● **Selected extract**
************

Our main goal is to learn if or how a theory can be falsified. Sound easy? It isn’t. In order to get there, we first need to grasp what is meant by prediction and explanation. And the reason we must start with these is that some say they are radically different, that falsification depends on one but not the other, or both but in different ways. None of this is so.
This may be somewhat confusing, so it is understandable if you only read the conclusion.
Let’s consider scientific theories. What are these? Well, a theory is that which makes predictions about observables. Take Newtonian physics for an example. That theory can predict what observable path a missile might fly.
Another way to define theories is that they “explain”. Explain what? Well, observations. Explanation is logically prior to prediction, you cannot predict without an explanation, but the two are not separable, because although it may not seem like it, you first need the predictions to make the explanations. Stated another way, prediction follows directly from explanation: you don’t have to make the prediction, but it’s there at all times because of the explanation.
You get both as a package; there is no peeling the two apart. If you can explain, you can predict. If you can predict, you must have begun with an explanation: you cannot make a prediction without an explanation.
Even a prediction of the form “just guessing” (about some observable thing) relies on an explanation, though a poor one. Explanations do not have to be true (though their truth is our goal) or accurate to make predictions. The explanation for “just guessing” is that the world is of the form of your guess, which is a sort of chaos. You also don’t have to believe your explanation, which nobody who is “just guessing” does. We are discussing matters of logic, of what follows from what, and not belief.

************

● **Required actions**
a) Print the records starting at the line containing "持有数量(只): 189.0" and ending at the line containing "To the nearest percent, what portion", both of those lines included.
b) Write what comes next in the essay on prediction and explanation in scientific theories, picking up right after its last sentence.
The essay on prediction and explanation has no connection to the records after it.

************

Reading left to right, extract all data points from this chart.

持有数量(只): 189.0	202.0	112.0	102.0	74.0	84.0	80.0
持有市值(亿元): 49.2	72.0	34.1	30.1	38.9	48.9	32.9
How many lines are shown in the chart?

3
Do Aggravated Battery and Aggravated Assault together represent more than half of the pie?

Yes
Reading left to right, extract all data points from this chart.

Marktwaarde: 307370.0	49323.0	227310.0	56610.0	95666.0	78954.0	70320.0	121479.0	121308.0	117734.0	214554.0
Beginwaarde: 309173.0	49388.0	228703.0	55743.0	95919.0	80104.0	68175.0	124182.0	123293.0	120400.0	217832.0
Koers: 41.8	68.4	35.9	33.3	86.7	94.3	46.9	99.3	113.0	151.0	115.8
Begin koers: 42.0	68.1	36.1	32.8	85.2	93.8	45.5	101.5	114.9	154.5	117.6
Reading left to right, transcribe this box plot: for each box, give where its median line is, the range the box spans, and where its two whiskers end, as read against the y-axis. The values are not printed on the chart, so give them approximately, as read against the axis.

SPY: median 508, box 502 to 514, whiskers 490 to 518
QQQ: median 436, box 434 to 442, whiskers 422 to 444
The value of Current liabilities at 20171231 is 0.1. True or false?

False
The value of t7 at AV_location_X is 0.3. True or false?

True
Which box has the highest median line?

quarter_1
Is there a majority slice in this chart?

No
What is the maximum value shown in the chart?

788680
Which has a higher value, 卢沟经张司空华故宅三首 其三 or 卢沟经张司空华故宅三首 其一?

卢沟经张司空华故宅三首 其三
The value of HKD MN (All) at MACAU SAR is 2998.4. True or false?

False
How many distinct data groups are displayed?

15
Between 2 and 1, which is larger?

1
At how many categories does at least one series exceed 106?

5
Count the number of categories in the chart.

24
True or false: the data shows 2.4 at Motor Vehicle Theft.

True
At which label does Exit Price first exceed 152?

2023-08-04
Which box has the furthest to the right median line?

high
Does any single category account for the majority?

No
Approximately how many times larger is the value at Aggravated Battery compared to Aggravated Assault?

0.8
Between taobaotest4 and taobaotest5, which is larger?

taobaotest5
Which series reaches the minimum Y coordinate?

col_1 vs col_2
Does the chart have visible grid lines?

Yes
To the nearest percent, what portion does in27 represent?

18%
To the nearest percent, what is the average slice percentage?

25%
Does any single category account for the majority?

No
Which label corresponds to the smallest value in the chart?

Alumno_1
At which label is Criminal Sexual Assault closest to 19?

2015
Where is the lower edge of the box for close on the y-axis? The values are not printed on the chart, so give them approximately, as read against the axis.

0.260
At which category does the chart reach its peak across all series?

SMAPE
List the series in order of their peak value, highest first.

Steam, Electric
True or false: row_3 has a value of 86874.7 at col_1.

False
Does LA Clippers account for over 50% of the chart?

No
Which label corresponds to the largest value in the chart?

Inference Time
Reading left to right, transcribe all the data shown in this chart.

************

● **Answers for the exercise**
a)
持有数量(只): 189.0	202.0	112.0	102.0	74.0	84.0	80.0
持有市值(亿元): 49.2	72.0	34.1	30.1	38.9	48.9	32.9
How many lines are shown in the chart?

3
Do Aggravated Battery and Aggravated Assault together represent more than half of the pie?

Yes
Reading left to right, extract all data points from this chart.

Marktwaarde: 307370.0	49323.0	227310.0	56610.0	95666.0	78954.0	70320.0	121479.0	121308.0	117734.0	214554.0
Beginwaarde: 309173.0	49388.0	228703.0	55743.0	95919.0	80104.0	68175.0	124182.0	123293.0	120400.0	217832.0
Koers: 41.8	68.4	35.9	33.3	86.7	94.3	46.9	99.3	113.0	151.0	115.8
Begin koers: 42.0	68.1	36.1	32.8	85.2	93.8	45.5	101.5	114.9	154.5	117.6
Reading left to right, transcribe this box plot: for each box, give where its median line is, the range the box spans, and where its two whiskers end, as read against the y-axis. The values are not printed on the chart, so give them approximately, as read against the axis.

SPY: median 508, box 502 to 514, whiskers 490 to 518
QQQ: median 436, box 434 to 442, whiskers 422 to 444
The value of Current liabilities at 20171231 is 0.1. True or false?

False
The value of t7 at AV_location_X is 0.3. True or false?

True
Which box has the highest median line?

quarter_1
Is there a majority slice in this chart?

No
What is the maximum value shown in the chart?

788680
Which has a higher value, 卢沟经张司空华故宅三首 其三 or 卢沟经张司空华故宅三首 其一?

卢沟经张司空华故宅三首 其三
The value of HKD MN (All) at MACAU SAR is 2998.4. True or false?

False
How many distinct data groups are displayed?

15
Between 2 and 1, which is larger?

1
At how many categories does at least one series exceed 106?

5
Count the number of categories in the chart.

24
True or false: the data shows 2.4 at Motor Vehicle Theft.

True
At which label does Exit Price first exceed 152?

2023-08-04
Which box has the furthest to the right median line?

high
Does any single category account for the majority?

No
Approximately how many times larger is the value at Aggravated Battery compared to Aggravated Assault?

0.8
Between taobaotest4 and taobaotest5, which is larger?

taobaotest5
Which series reaches the minimum Y coordinate?

col_1 vs col_2
Does the chart have visible grid lines?

Yes
To the nearest percent, what portion does in27 represent?

b)
Here’s the key. There is nothing in “prediction” that says prediction must only be about the future. We say theories explain well because past observations exist which the theory could have predicted had these observations been in the future. The time the observations are made do not matter. That’s why the predictions are needed first, in a way, to help form the explanations.
All predictions are propositions like this: “Given X, Y will follow with such-and-such probability”. That probability may be any value between falsity and certainty. The “X” is the set of conditions which must exist for the prediction, and it here also contains the theory, which forms the explanation.
That’s how we know explanations make predictions not only of the future, but of the past. We simply look for instances at which X obtained, whenever these happened or will happen, and we check whether or not Y followed. The closer our predictions are to the observations, the better the explanation is.
We sometimes form, or reform, explanations by looking at the predictions. The process by which explanations are born or modified is iterative and involves all kind of other considerations. But those mechanics are not our interest here. We want to know when a theory, or equivalently an explanation, has been falsified, or its opposite, truthified (you heard me). For whenever you say a proposition is false, you have said its contradiction is true.
The only way to know or prove or give credence to the idea a theory has explained anything is to have observations in hand that have been predicted (in our sense of regardless when the measurements were taken) by the theory and are consistent with the theory.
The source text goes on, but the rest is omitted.